I have a Matrix symmetric, non-negative Matrix $\pmb{A} \in {\mathbb{N}_0}^{N\times N}$.
It is defined as follows: $$\pmb{A}=\left[\begin{matrix} \min(x_1,x_1) & \dots &\min(x_1,x_N)\\ \vdots & \ddots & \vdots \\ \min(x_N, x_1) & \dots & \min(x_N, x_N) \end{matrix}\right]$$ where $x_n\in\mathbb{N}_0$.
How can I prove that the matrix is positive-semidefinite?
My approach so far starts at $$\pmb{A}\succcurlyeq0 \iff \vec{x}^T\pmb{A}\vec{x} \ge 0$$ $$\vec{x}^T\pmb{A}\vec{x} = \sum_i^N\sum_j^N A_{ij}x_ix_j\ge0$$ Which I have decomposed using the properties of the matrix into $\sum_k^NA_{kk}x_k^2 + 2\sum_{i=2}^N\sum_{j=1}^{i-1}A_{ij}x_ix_j\ge0$, but I am having trouble getting any further.
Let $M := \max_i x_i$. If we define the map $\phi: \{0, \ldots, M\} \to \{0, 1\}^{M+1}$ by $$\phi(x) = (\mathbf{1}\{x \le 0\}, \mathbf{1}\{x \le 1\}, \mathbf{1}\{x \le 2\}, \ldots, \mathbf{1}\{x \le M\}),$$ we have $\min(x_i, x_j) = \langle \phi(x_i), \phi(x_j) \rangle$.

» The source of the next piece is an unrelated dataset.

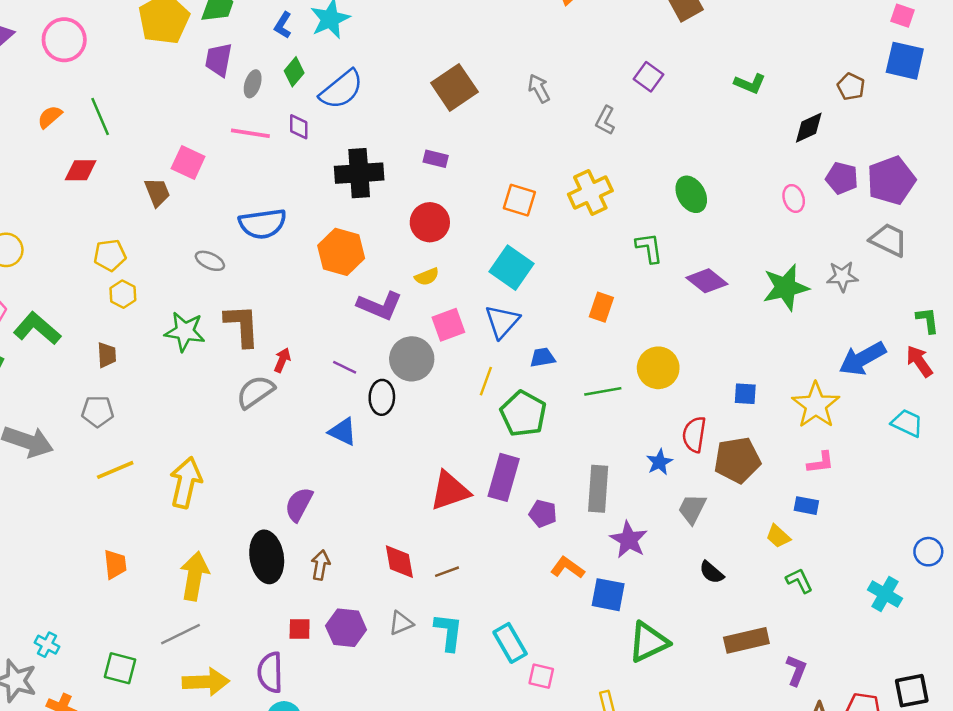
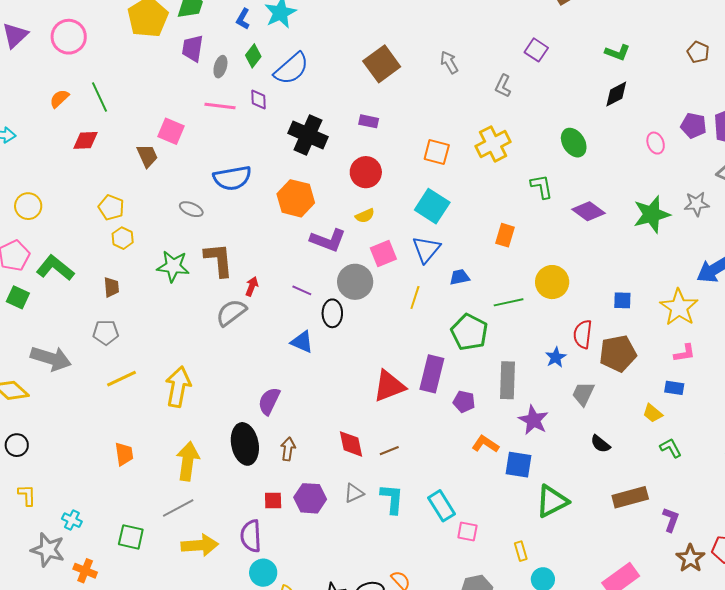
black diamond: (809, 128) -> (616, 94), moved
black cross: (359, 173) -> (308, 135), turned 30
yellow pentagon: (110, 255) -> (111, 207), turned 30
green pentagon: (523, 414) -> (469, 332), moved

So for any vector $v$, we have $$v^\top A v = \sum_i \sum_j v_i v_j \langle \phi(x_i), \phi(x_j)\rangle = \left\langle \sum_i v_i \phi(x_i), \sum_j v_j \phi(x_j)\right\rangle = \left\|\sum_i v_i \phi(x_i)\right\|^2 \ge 0.$$